Dans un monde marqué par l’hypercompétition, la concurrence a pris racine
dans le secteur humanitaire où l’intensité émotionnelle suscitée par la
souffrance des autres est considérée comme une marchandise, une opportunité qui
motive l’élaboration de business
plan sur papier glacé et des
opérations de séduction à travers les émissions de télévision en
prime time
ou des campagnes d’affichage
choc. Marie Pierre Caley, co-fondatrice de l’Agence d’aide à la
coopération technique et au développement (ACTED), une ONG française qui a
atteint les 100 millions d’euros de budget en 7 ans d’existence, confiait ainsi
au Figaro du 8 octobre 1999: «
le
marché de l’humanitaire en Afrique est saturé et est devenu très concurrentiel.

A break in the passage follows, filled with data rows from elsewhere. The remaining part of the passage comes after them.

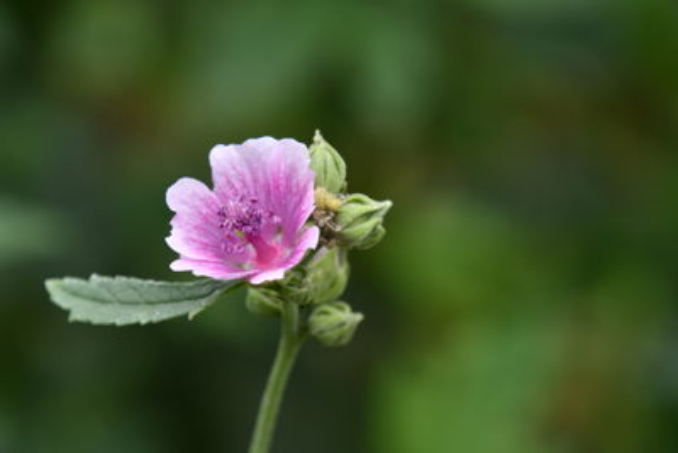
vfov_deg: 3.1
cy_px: 226
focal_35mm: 450
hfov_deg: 4.6
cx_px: 339
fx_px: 8478
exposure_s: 1/80
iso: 320
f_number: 9
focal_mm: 300
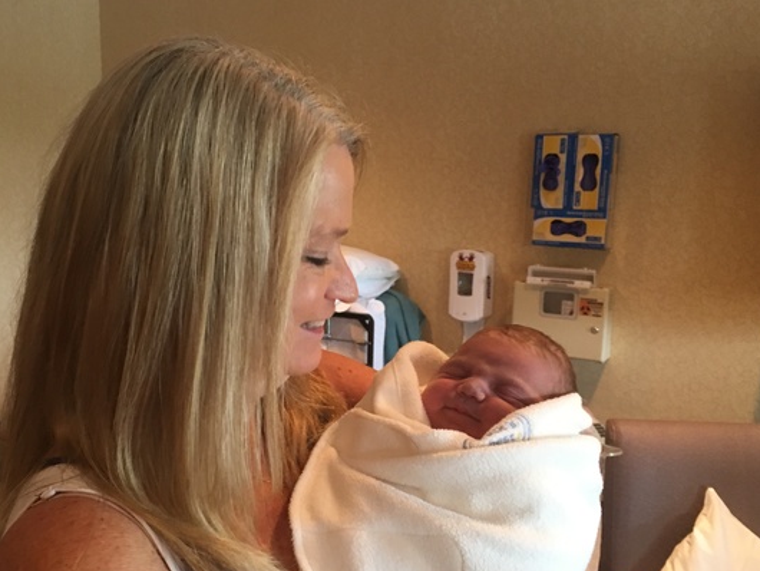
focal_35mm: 35
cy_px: 333
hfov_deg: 52.5
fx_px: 769
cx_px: 341
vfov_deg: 40.6
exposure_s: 1/10
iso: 100
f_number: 2.2
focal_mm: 4.15
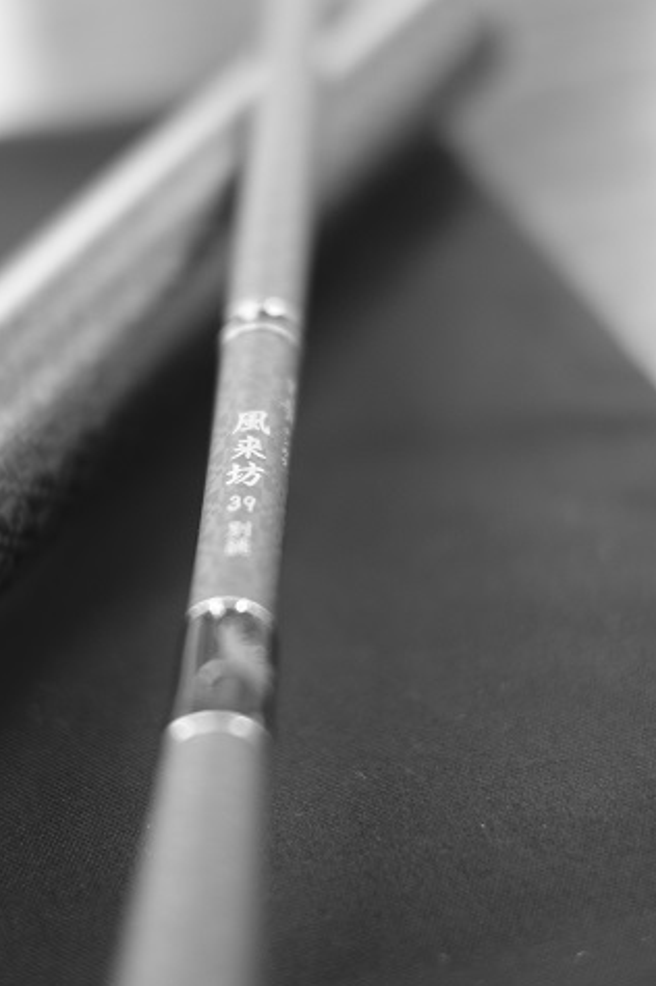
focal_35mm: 67
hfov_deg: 20.3
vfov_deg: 30.1
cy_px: 471
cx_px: 255
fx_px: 1834
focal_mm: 35
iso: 500
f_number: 1.4
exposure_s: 1/80
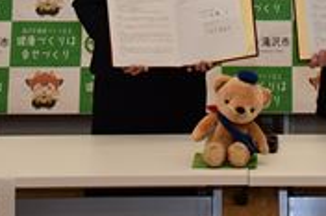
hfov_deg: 12.6
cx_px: 276
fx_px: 1466
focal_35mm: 162
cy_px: -84
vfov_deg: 8.3
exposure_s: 1/100
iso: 1250
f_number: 8
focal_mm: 38
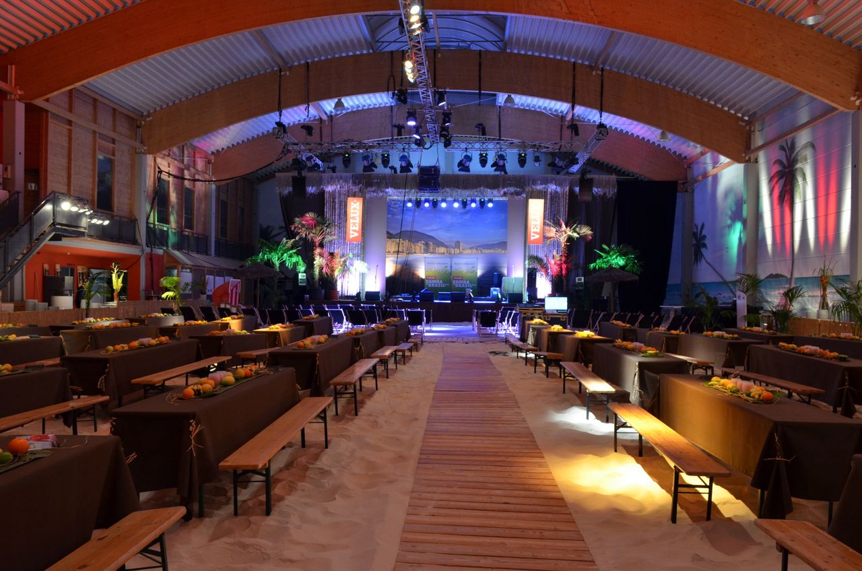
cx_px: 431
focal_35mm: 27
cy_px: 286
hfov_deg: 67.5
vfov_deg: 47.7
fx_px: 645
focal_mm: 18
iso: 800
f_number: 8
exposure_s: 1/8
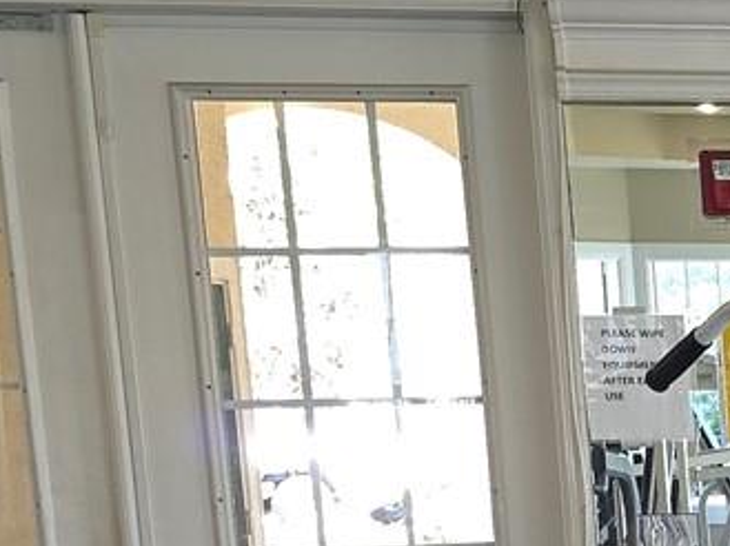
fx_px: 2359
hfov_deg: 14.3
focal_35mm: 112
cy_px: 677
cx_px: 1524
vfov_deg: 12.8
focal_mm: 6.3
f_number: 1.7
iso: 200
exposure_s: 1/60
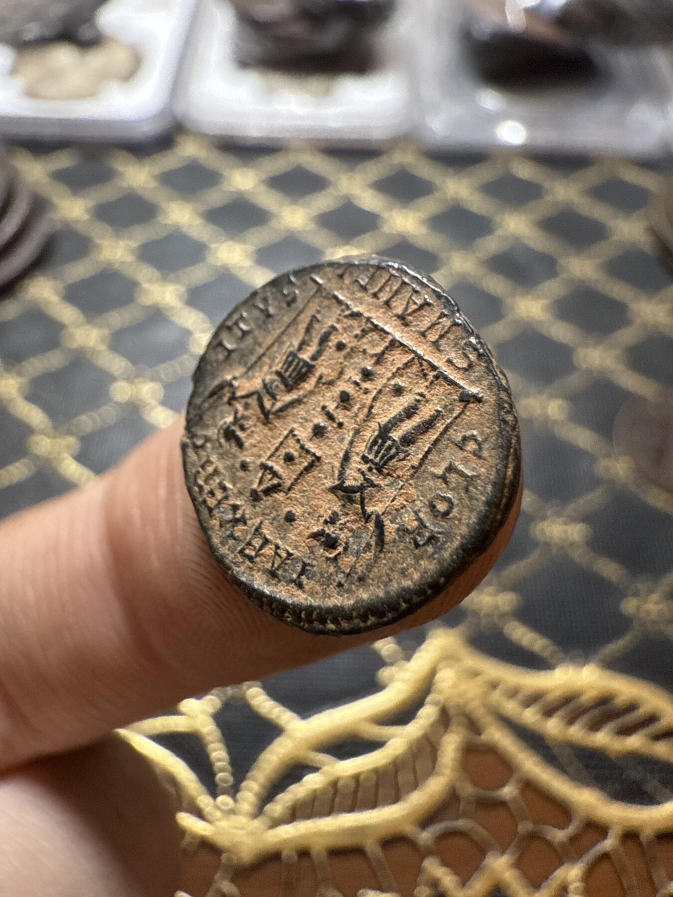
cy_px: 448
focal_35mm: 24
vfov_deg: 71.6
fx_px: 622
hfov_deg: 56.8
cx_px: 336
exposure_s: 1/99
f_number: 2.2
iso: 400
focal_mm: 2.22
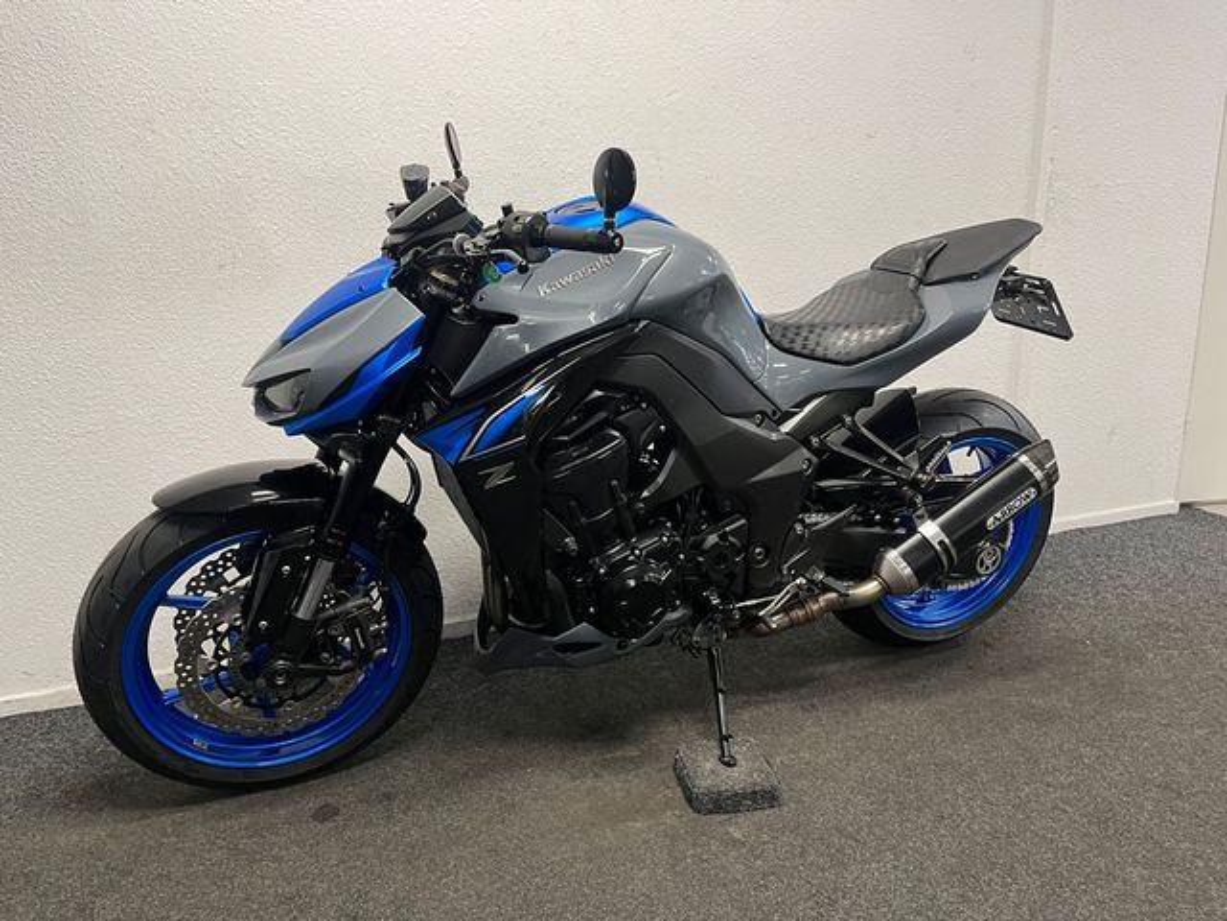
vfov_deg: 53.1
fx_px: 922
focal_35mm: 26
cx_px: 614
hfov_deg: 67.3
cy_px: 460
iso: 125
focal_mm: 5.1
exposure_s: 1/50
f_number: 1.6
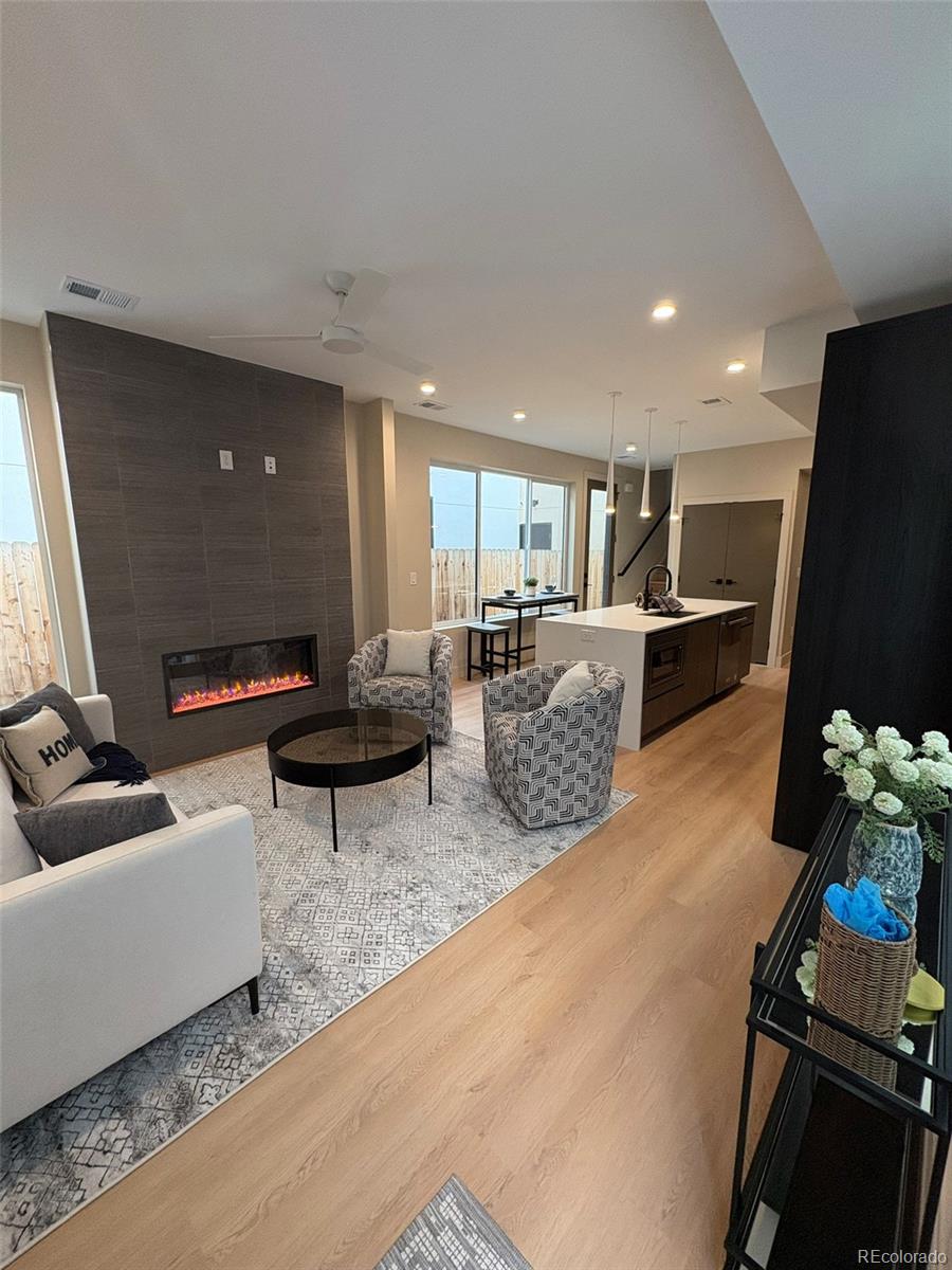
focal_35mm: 14
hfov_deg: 85.7
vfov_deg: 102.1
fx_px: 513
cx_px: 476
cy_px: 635
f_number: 2.2
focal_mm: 2.22
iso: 250
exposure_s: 1/120
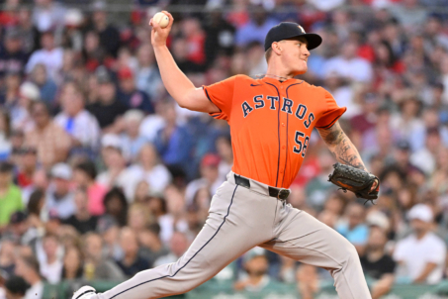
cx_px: 303
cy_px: 162
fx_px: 8001
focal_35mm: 643
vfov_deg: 2.1
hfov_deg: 3.2
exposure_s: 1/2000
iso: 3600
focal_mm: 370
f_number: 4
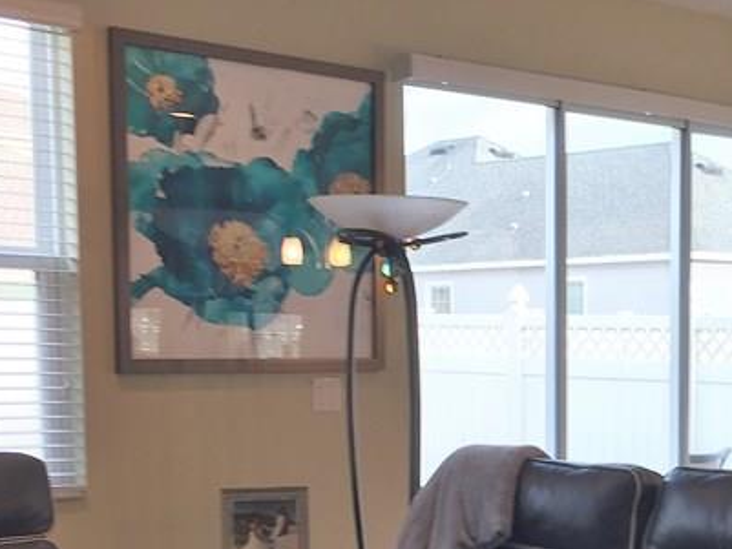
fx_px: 1565
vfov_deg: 19.5
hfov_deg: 25.6
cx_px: 632
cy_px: 520
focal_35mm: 74
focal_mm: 4.15
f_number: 2.2
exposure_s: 1/40
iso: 32
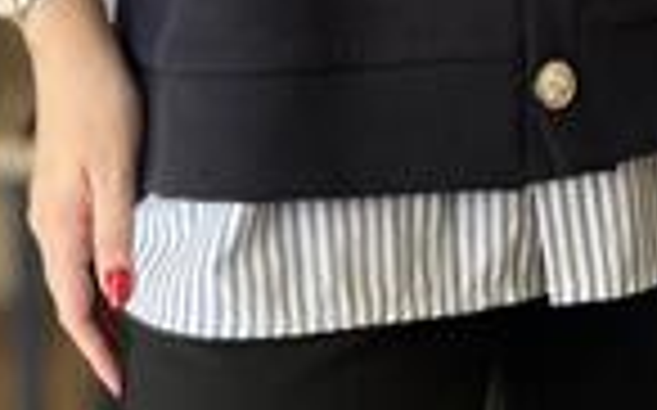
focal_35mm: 144
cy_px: -237
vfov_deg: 8.8
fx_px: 2576
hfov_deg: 14.5
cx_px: 342
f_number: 1.78
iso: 125
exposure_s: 1/166
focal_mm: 6.86
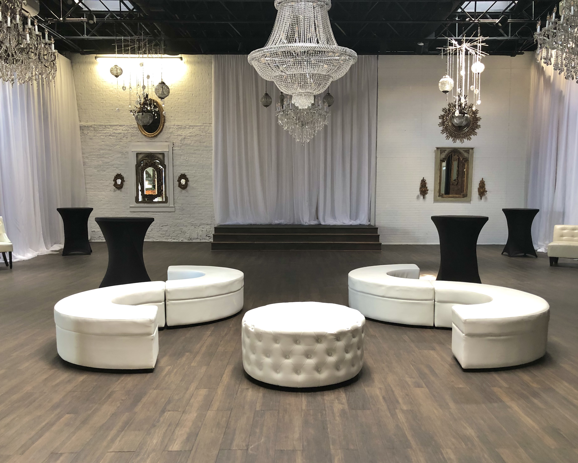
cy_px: 238
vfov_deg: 48.5
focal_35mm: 30
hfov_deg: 58.8
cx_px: 296
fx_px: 513
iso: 40
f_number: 1.8
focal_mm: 3.99
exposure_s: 1/15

Il n’y a plus de place pour les gentils. On est obligé d’avoir une logique
d’entreprise, et pour survivre, il faut grossir
»
C’est cette logique de rentabilité qui
a poussé un groupe agissant sous le label « l’Arche de Zoé » à monter une
opération (en tout point semblable à du trafic d’êtres humains) sur 103 petits
Tchadiens déguisés en orphelins pour la circonstance. Le Président Idriss Déby
Itno devait qualifier cette entreprise d'enlèvement par des entités dites
humanitaires qui «sont installées dans notre pays et qui ont trompé la
vigilance du Tchad
»
Au Tchad, comme partout ailleurs en Afrique, les gouvernements ont grand intérêt
à se doter de moyens conséquents pour prendre
en charge ces organisations dont
les activités portent atteinte à la paix et la croissance locales, creusant des
failles dans la souveraineté des états.